Although most accountants have at least heard of the tax credit, few consider themselves experts on the subject. “They may not be comfortable applying it to their clients’ businesses because of the subjective nature of the R&D Tax Credit,” Schmidt says.
That’s where firms that specialize exclusively in R&D, like Black Line Group, can be especially helpful. Most aren’t looking to steal clients; instead, they’re willing to partner with a company’s accountant to provide a roadmap that will make filing for the credit easier in the future. Dynamic Group, for example, contracted with Black Line Group to handle the initial credit claim. Subsequent claims have gone directly through their longtime accountants. “Black Line worked directly with us internally, and also with our external accounting firm,” McGillivary explains. “Their philosophy is to come in and teach both the internal and the external team how to handle it. For us, this was a one-time occurrence.”

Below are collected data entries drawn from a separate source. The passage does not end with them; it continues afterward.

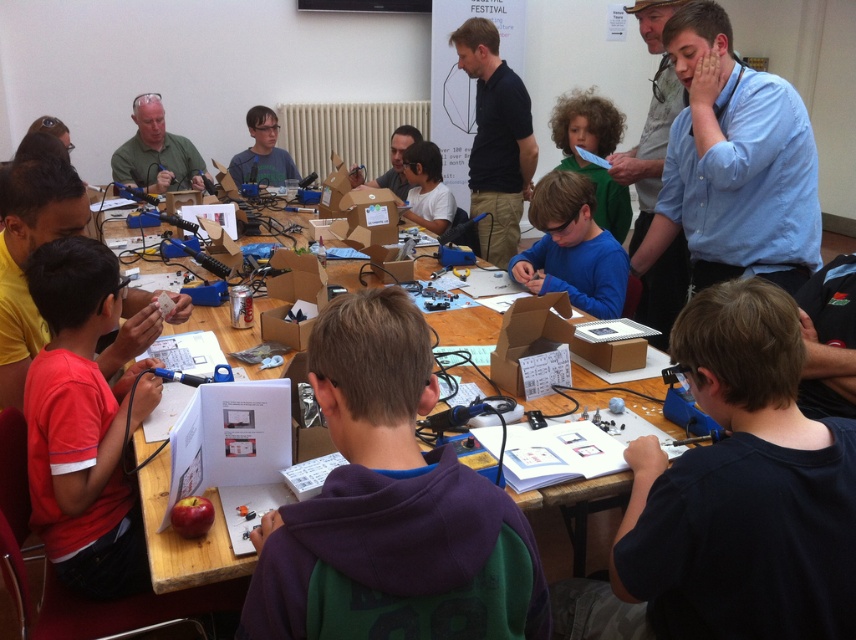
You are standing at the front of the classroom looking at the table with the electronic components. There are two points marked on the table. Which point, point (x=542, y=406) or point (x=423, y=216), is closer to you?

Point (x=542, y=406) is closer to the viewer than point (x=423, y=216).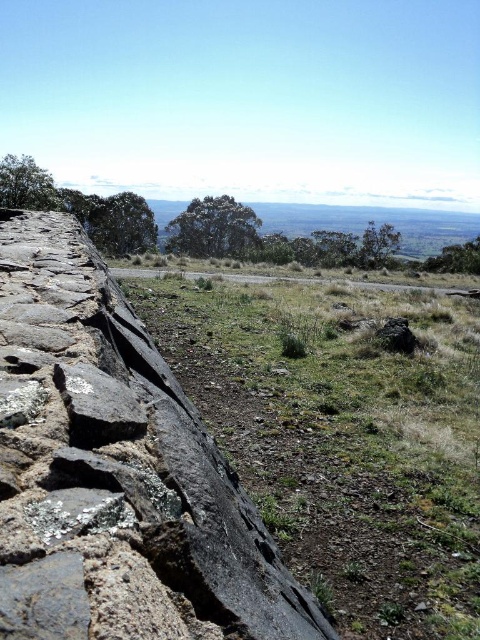
Question: Which of the following is the farthest from the observer?

Choices:
 (A) gray rock at center
 (B) dark gray stone wall at left

Answer: (A)

Question: Which object is farther from the camera taking this photo?

Choices:
 (A) dark gray stone wall at left
 (B) gray rock at center

Answer: (B)

Question: In this image, where is dark gray stone wall at left located relative to gray rock at center?

Choices:
 (A) left
 (B) right

Answer: (A)

Question: Which of the following is the farthest from the observer?

Choices:
 (A) (23, 483)
 (B) (273, 394)

Answer: (B)

Question: Does dark gray stone wall at left have a smaller size compared to gray rock at center?

Choices:
 (A) no
 (B) yes

Answer: (B)

Question: Can you confirm if dark gray stone wall at left is wider than gray rock at center?

Choices:
 (A) no
 (B) yes

Answer: (A)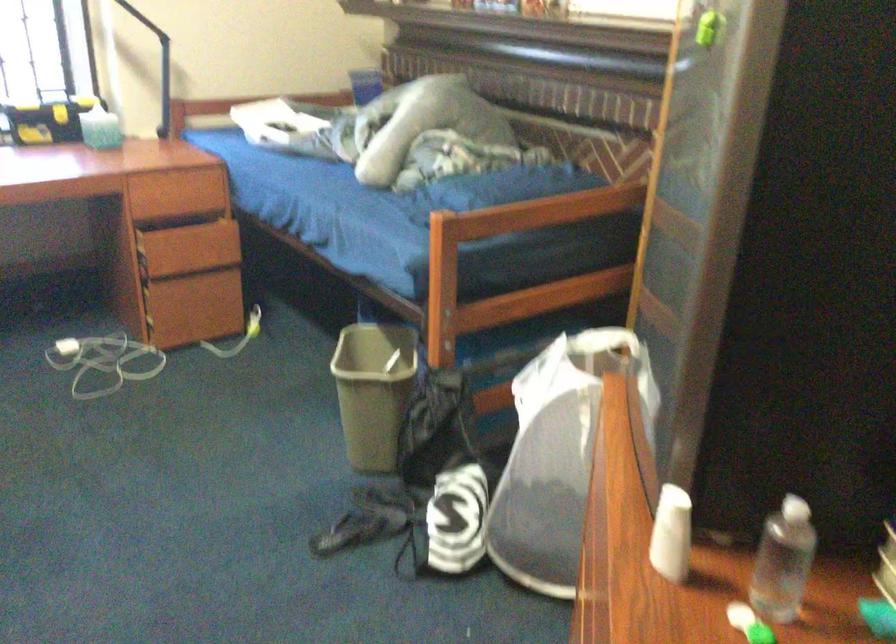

Terhaar and Mayer have often been called upon as consultants as well. And that is just fine, they both say. “I’ve consulted with companies so that they could go back to their accountants and use them in the future,” Mayer says. “People can be very loyal, and that’s a good thing. We can work out the calculations with them so that they have something to follow in the future.”
Meier says they understand the process well enough now that her company can handle it in-house then pass the numbers to their accountant to include with the annual return. Already, they’ve been trying to streamline the process so that R&D can be tracked year round, not just at tax time. And looking to the future, they are pleased to know that they’ll be able to enjoy a substantial, dollar-for-dollar credit on their taxes every year.
“Any manufacturing company that isn’t doing this should look into it,” Meier says. “At least make the effort to see if it applies. There may be dollars there that they didn’t know about.”